■ Assignment: Rewrite the text from all of the material below with "Online Shop" replaced by "Web Shop", changing nothing else. Leave the page images out of your answer.

Page images and extracted text:
---

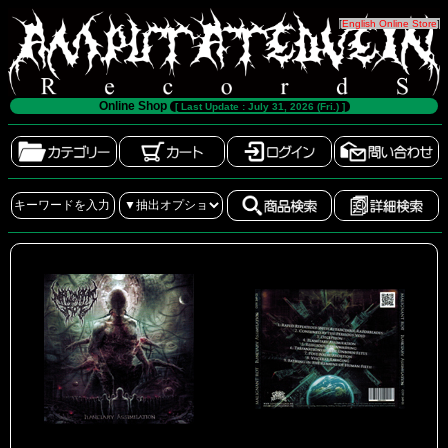
[
English Online Store
]
Online Shop
[ Last Update : July 31, 2026 (Fri.) ]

---

■ Exercise output:
[
English Online Store
]
Web Shop
[ Last Update : July 31, 2026 (Fri.) ]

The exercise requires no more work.